The property assets of the Subsidiaries (the “Properties”) subject to the Disposal are the Posolsky Dvir land plot in Kyiv, a development site intended for a hotel and cultural complex with serviced apartments, and the land plot in Poltava, a development site intended for the construction of a shopping centre, residential complexes, offices and recreational facilities. As at 30 June 2009, the most recent independent valuation of Posolsky Dvir site and the Poltava site indicated net asset values of USD 16.43 million and USD 22.60 million respectively. The Board notes that, since that 30 June 2009 valuation, there has been a very significant deterioration in the Ukrainian property market and that, accordingly, these valuations do not, in the opinion of the Board, represent realistic current values for the properties, as they do not take into account the current depressed state of the property market in the Ukraine nor the outstanding liabilities of the Properties.

As at 30 September 2010, the Subsidiaries, Elite Service LLC and Piaty Element LLC, had, in the Company’s management accounts which have been reviewed by the Board, net liability and net asset values of USD 2.46 million (negative) and USD 1.63 million respectively.
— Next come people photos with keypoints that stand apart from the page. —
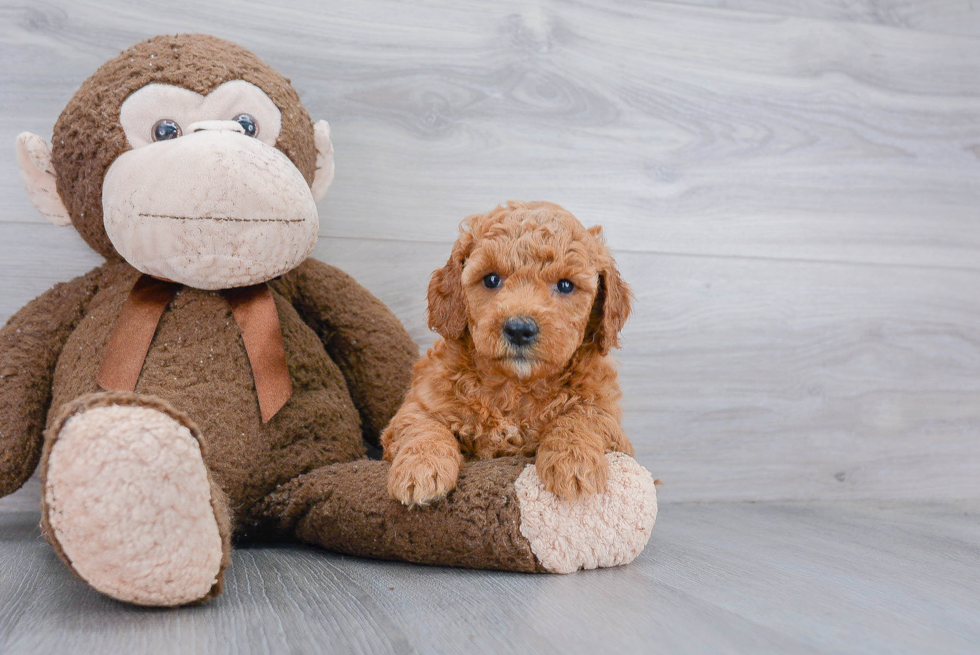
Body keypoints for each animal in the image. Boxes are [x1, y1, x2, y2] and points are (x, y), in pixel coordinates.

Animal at [382, 202, 636, 504]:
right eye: (491, 279)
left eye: (565, 285)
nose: (519, 329)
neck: (516, 387)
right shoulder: (420, 403)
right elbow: (421, 426)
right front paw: (420, 467)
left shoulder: (610, 420)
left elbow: (583, 417)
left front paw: (574, 461)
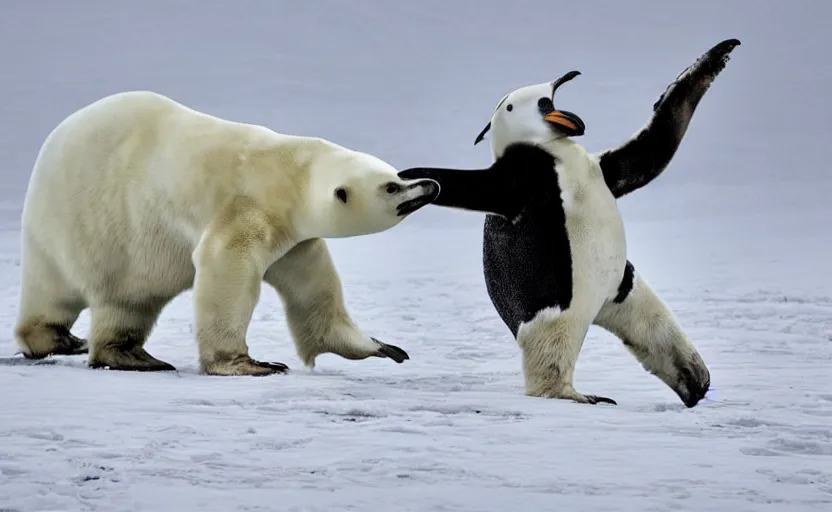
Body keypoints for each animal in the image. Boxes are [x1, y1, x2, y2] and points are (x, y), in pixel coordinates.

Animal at [14, 89, 442, 376]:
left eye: (397, 174)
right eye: (392, 187)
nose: (430, 185)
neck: (288, 171)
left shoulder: (295, 241)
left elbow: (315, 292)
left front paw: (383, 347)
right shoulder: (248, 208)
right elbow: (226, 271)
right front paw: (250, 364)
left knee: (121, 300)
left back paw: (123, 354)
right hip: (88, 223)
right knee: (81, 292)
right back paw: (70, 342)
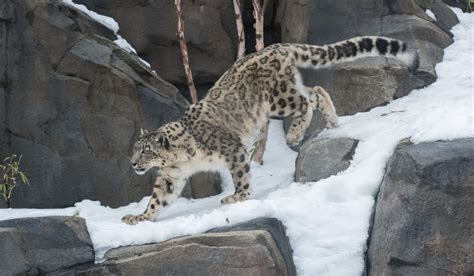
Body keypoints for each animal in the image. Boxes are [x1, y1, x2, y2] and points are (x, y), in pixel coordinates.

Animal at [122, 35, 418, 224]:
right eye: (135, 149)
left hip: (279, 98)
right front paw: (139, 217)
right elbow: (158, 197)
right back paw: (333, 122)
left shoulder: (233, 150)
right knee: (316, 91)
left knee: (307, 100)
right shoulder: (172, 175)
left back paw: (296, 133)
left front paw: (238, 197)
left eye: (146, 151)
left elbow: (240, 174)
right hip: (286, 92)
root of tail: (276, 47)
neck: (182, 159)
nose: (133, 164)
As development sites, the Properties are non profit generative and, accordingly, the Board believes that the Disposal will have an immaterial impact on the Company’s ongoing working capital position in the short to medium term.

As announced on 16 June 2010, the Company has not been able to produce audited financial statements for the year ended 31 December 2009 or interim financial statements for the six months ended 30 June 2010 (together, the “Financial Reports”), which is why the Company has used the 30 June 2009 property valuation and the 30 September 2010 management accounts. The Financial Reports are expected to be published, should the Financing complete, shortly after such completion.

Concurrently with execution of the SPAs and the Loan assignment, the Company and Dorvell have executed a put and call option deed (the “P&C”) which enables the Company to re-acquire the Subsidiaries and the Loan on or prior to 30 April 2011, in certain circumstances. In the event that the Financing completes, Dorvell is required to exercise the put option immediately.

The P&C options are exercisable at pricing levels which are at premia of 30 per cent. and 100 per cent. respectively (the “Premia”) (calculated on an annualised basis) to the Consideration plus certain transaction and other costs, including significant past due lease payments of Piaty Element LLC, incurred by Dorvell during the option period, which are expected to be c. USD 225,000. Accordingly, in monetary terms, the Premia represent maximum payments, in excess of the Consideration, by the Company to Dorvell of c. USD 198,000 in the event that the put option is exercised and c. USD 725,000 in the event that the call option is exercised, as the put and call option has a long stop date of 30 April 2011.

Negotiations between the Company and Renaissance regarding the Financing remain ongoing and further announcements will be made in due course with regard to both the Disposal and the Financing.

Lev Partzkhaladze (Chairman), commenting on the Disposal, said:

 “Given the current market conditions in Ukraine, this transaction initiates a significant milestone in the Company’s rehabilitation. The Board believes that the Disposal, combined with the P&C option, represents the best outcome for XXI Century as it should ensure the Company has sufficient funds to continue to operate until completion of the proposed Financing with Renaissance, publication of the Financial Reports and the resultant lifting of the Company’s current suspension from trading on AIM.”

Jaroslav Kinach (Board Director) further commented:

“This sale combined with the put and call option allows XXI Century to meet its pressing payment obligations, whilst retaining the Company’s ability to maintain the integrity of its asset portfolio in the event that a wider restructuring of the Company completes in the very near term.”